Evidências em Diabetes, genética

Diabetes monogênico: MODY e outros tipos menos frequentes


Estamos acostumados a ouvir falar dos tipos mais comuns de diabetes. O mais prevalente na população de todo o mundo, responsável por 90% dos casos, é o diabetes tipo 2, com alta carga hereditária, sendo que de 75% a 100% das pessoas que desenvolvem o tipo 2 tem algum histórico familiar. Com cerca de 8% de prevalência na população, o diabetes tipo 1, uma doença autoimune, têm história familiar baixa: 5%. O Diabetes gestacional também é conhecido e costumamos encontrar vasta literatura a respeito. O LADA já é menos falado, mas hoje ele não é nosso foco. O tipo de diabetes que recebe a nossa atenção hoje é o diabetes monogênico, que inclui alguns tipos bem pouco conhecidos: MODY, Diabetes Neonatal, Diabetes Mitocondrial, Diabetes Lipoatrófico, Síndromes de Resistência Insulínica e outras síndromes genéticas raras (como Síndrome de Wolfram).
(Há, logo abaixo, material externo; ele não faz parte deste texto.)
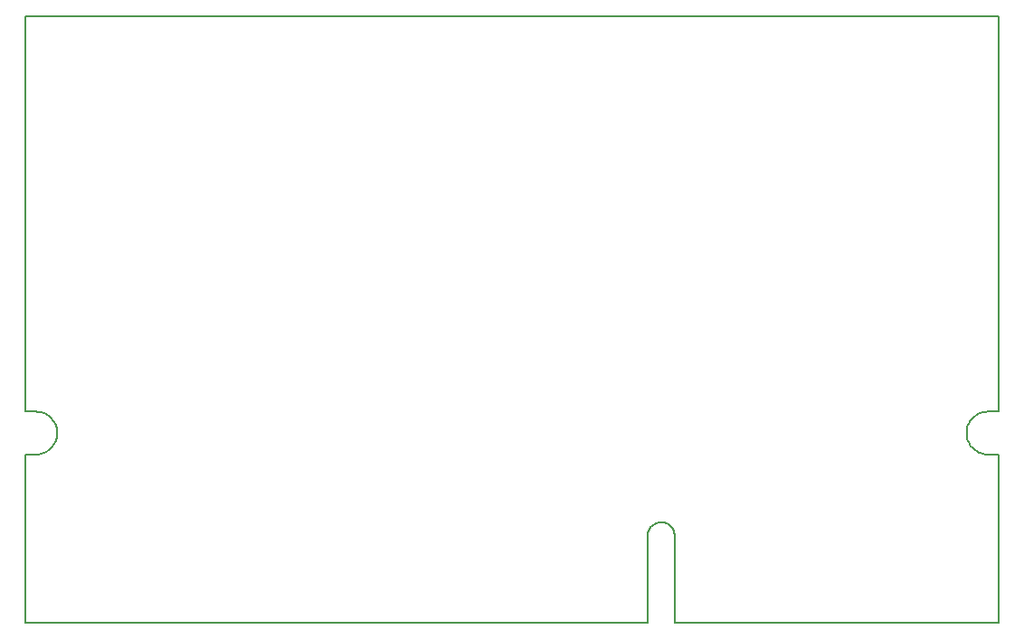
<source format=gko>
%FSTAX23Y23*%
%MOIN*%
%SFA1B1*%

%IPPOS*%
%ADD25C,0.008000*%
%LNseniordesign-1*%
%LPD*%
G54D25*
X04393Y03171D02*
D01*
X04392Y03174*
X04392Y03177*
X04391Y03181*
X04391Y03184*
X04389Y03188*
X04388Y03191*
X04387Y03194*
X04385Y03197*
X04383Y032*
X04381Y03203*
X04378Y03205*
X04376Y03208*
X04373Y0321*
X0437Y03212*
X04368Y03214*
X04364Y03215*
X04361Y03217*
X04358Y03218*
X04355Y03219*
X04351Y0322*
X04348Y0322*
X04344Y0322*
X04341*
X04337Y0322*
X04334Y0322*
X0433Y03219*
X04327Y03218*
X04324Y03217*
X04321Y03215*
X04318Y03214*
X04315Y03212*
X04312Y0321*
X04309Y03208*
X04307Y03205*
X04304Y03203*
X04302Y032*
X043Y03197*
X04298Y03194*
X04297Y03191*
X04296Y03188*
X04294Y03184*
X04294Y03181*
X04293Y03177*
X04293Y03174*
X04293Y03171*
X02039Y03471D02*
D01*
X02044Y03471*
X02049Y03471*
X02055Y03472*
X0206Y03474*
X02066Y03475*
X02071Y03477*
X02076Y0348*
X0208Y03483*
X02085Y03486*
X02089Y03489*
X02093Y03493*
X02097Y03497*
X02101Y03501*
X02104Y03505*
X02107Y0351*
X0211Y03515*
X02112Y0352*
X02114Y03525*
X02115Y0353*
X02116Y03536*
X02117Y03541*
X02117Y03547*
Y03552*
X02117Y03558*
X02116Y03563*
X02115Y03569*
X02114Y03574*
X02112Y03579*
X0211Y03584*
X02107Y03589*
X02104Y03594*
X02101Y03598*
X02097Y03602*
X02093Y03606*
X02089Y0361*
X02085Y03613*
X0208Y03616*
X02076Y03619*
X02071Y03622*
X02066Y03624*
X0206Y03625*
X02055Y03627*
X02049Y03628*
X02044Y03628*
X02039Y03629*
X05547D02*
D01*
X05541Y03628*
X05536Y03628*
X0553Y03627*
X05525Y03625*
X05519Y03624*
X05514Y03622*
X05509Y03619*
X05505Y03616*
X055Y03613*
X05496Y0361*
X05492Y03606*
X05488Y03602*
X05484Y03598*
X05481Y03594*
X05478Y03589*
X05475Y03584*
X05473Y03579*
X05471Y03574*
X0547Y03569*
X05469Y03563*
X05468Y03558*
X05468Y03552*
Y03547*
X05468Y03541*
X05469Y03536*
X0547Y0353*
X05471Y03525*
X05473Y0352*
X05475Y03515*
X05478Y0351*
X05481Y03505*
X05484Y03501*
X05488Y03497*
X05492Y03493*
X05496Y03489*
X055Y03486*
X05505Y03483*
X05509Y0348*
X05514Y03477*
X05519Y03475*
X05525Y03474*
X0553Y03472*
X05536Y03471*
X05541Y03471*
X05547Y03471*
X04393Y0285D02*
Y03171D01*
X04293Y0285D02*
Y03171D01*
X04393Y0285D02*
X05586D01*
X02D02*
X04293D01*
X02Y05087D02*
X05586D01*
Y03629D02*
Y05087D01*
X02Y03629D02*
Y05087D01*
Y0285D02*
Y03471D01*
Y03629D02*
X02039D01*
X02Y03471D02*
X02039D01*
X05547D02*
X05586D01*
X05547Y03629D02*
X05586D01*
Y0285D02*
Y03471D01*
M02*
</source>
A confirmação do diagnóstico de diabetes monogênico é realizada por análise genético-molecular. “O diagnóstico genético possui grande importância pois pode modificar o tratamento do paciente, predizer o curso clínico, além de permitir um adequado aconselhamento genético” afirma a médica pesquisadora Milena Tales, que coordena o Grupo de Diabetes Monogênico da Faculdade de Medicina da Universidade de São Paulo, que ministrou uma aula sobre o tema durante o XVIII Congresso Brasileiro de Obesidade e Síndrome Metabólica, nesta sexta-feira (19), em São Paulo.
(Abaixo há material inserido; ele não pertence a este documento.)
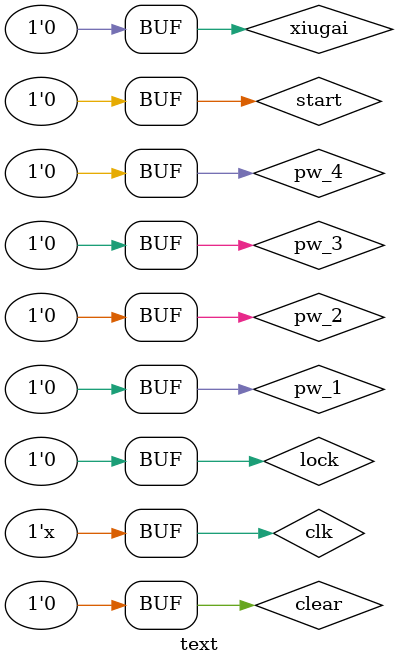
<source format=v>
`timescale 1ns / 1ps


module text(

    );

  reg clear;
  reg clk;
  wire [2:0]count;
  wire led_g;
  wire led_r;
  reg lock;
  reg pw_1;
  reg pw_2;
  reg pw_3;
  reg pw_4;
  reg start;
  reg xiugai;
  wire [1:0] n1,n2,n3,n4;

  design_1_wrapper unit
       (
       .count(count),
               .led_g(led_g),
               .led_r(led_r),.clear(clear),
        .clk(clk),
       
        .lock(lock),
        .pw_1(pw_1),
        .pw_2(pw_2),
        .pw_3(pw_3),
        .pw_4(pw_4),
        .n1(n1),
                .n2(n2),
                .n3(n3),
                .n4(n4),
        .start(start),
        .xiugai(xiugai));
        initial
        begin
        xiugai=0;
        lock=0;
        start=0;
        pw_1=0;
        pw_2=0;
        pw_3=0;
        pw_4=0;
        clear=0;
        clk=0;
        end
        always
        begin
        # 0.1 clk=~clk;
        end
        always
        begin
        #10 pw_2=1;
        #10 pw_2=0;
        #10 clear=1;
        #10 clear=0;
        #10 pw_1=1;
        #10 pw_1=0;
        #10 pw_1=1;
        #10 pw_1=0;
        #10 pw_1=1;
        #10 pw_1=0;
        #10 pw_1=1;
        #10 pw_1=0;
        #10 start=1;
        #10 start=0;
        #10 xiugai=1;
        #10 pw_4=1;
        #10 pw_4=0;
        #10 pw_2=1;
        #10 pw_2=0;
        #10 pw_3=1;
        #10 pw_3=0;
        #10 pw_1=1;
        #10 pw_1=0;
        #10 xiugai=0;
        #10 lock=1;
        #10 lock=0;
        #10 pw_4=1;
        #10 pw_4=0;
        #10 pw_2=1;
        #10 pw_2=0;
        #10 pw_3=1;
        #10 pw_3=0;
        #10 pw_1=1;
        #10 pw_1=0;
        #10 start=1;
        #10 start=0;
       
        end
        
endmodule

</source>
O foco deste texto é o diabetes MODY (o meu tipo de diabetes). Até hoje, foram identificados 14 subtipos, sendo os mais prevalentes: MODY 2 e MODY 3. O MODY 2 é uma alteração no cromossomo CCK, o MODY 3 é uma alteração no gene HNF1A. Não se trata de uma doença autoimune, como o diabetes tipo 1, tão pouco de uma doença influenciada pelo ambiente ou por hábitos de vida. É uma doença com padrão de herança autossômica dominante e alta prevalência entre os tipos de diabetes monogênicos. “Todos os 14 subtipos descritos apresentam algum grau de disfunção das células beta, que comprometem a secreção da insulina”, ressalta Milena.

E quando desconfiar? Os aspectos mais comuns são: histórico familiar de diabetes, hiperglicemia com início na infância, adolescência ou em pessoas com até 35 anos de idade, ausência de anticorpos contra ilhotas pancreáticas e presença de peptídio C detectável após mais de três anos do diagnóstico da hiperglicemia.

É importante identificar o subtipo de MODY porque isso permite direcionar o tratamento, efetuar um aconselhamento familiar e delinear um prognóstico.

O MODY 2, que está entre os dois mais comuns na população, se caracteriza por elevações discretas na glicemia de jejum desde a infância, mas estáveis por toda a vida, por isso não precisa de medicação, apenas mudança no estilo de vida, com dieta equilibrada e exercícios físicos regulares. O MODY-GCK apresenta baixa prevalência para o desenvolvimento de complicações do diabetes, como problemas nos olhos, rins ou nervos. Já o O MODY 3, que se caracteriza pela alteração no gene HNF1A, é tratado por medicamentos de via oral, tendo boa resposta sulfonorreia, uma droga considerada por alguns especialista ultrapassada no tratamento do diabetes, mas que tem excelente resposta no caso de MODY.

O diagnóstico de MODY depende de uma técnica de sequenciamento genético chamada Sanger, que estuda gene a gene, levando em consideração a apresentação clínica. Quando não se chega a um diagnóstico por esta técnica, usa-se um sequenciamento em larga escala, o Next Generation Sequencing (NGS), que inclui todos os genes já descritos. Outros métodos podem ainda ser utilizados no diagnóstico.

O estudo tem apoio da Fapesp, há um acompanhamento das famílias diagnosticadas no ICHC_FMUSP. “Apesar de ser um tipo raro, se imaginarmos que o Brasil possui 14 milhões de diabéticos, mesmo considerando que apenas 2% desses sejam DM monogênico, teremos mais de 200 mil casos ainda não diagnosticados. Então levamos em conta essa grande motivação”, salienta a pesquisadora.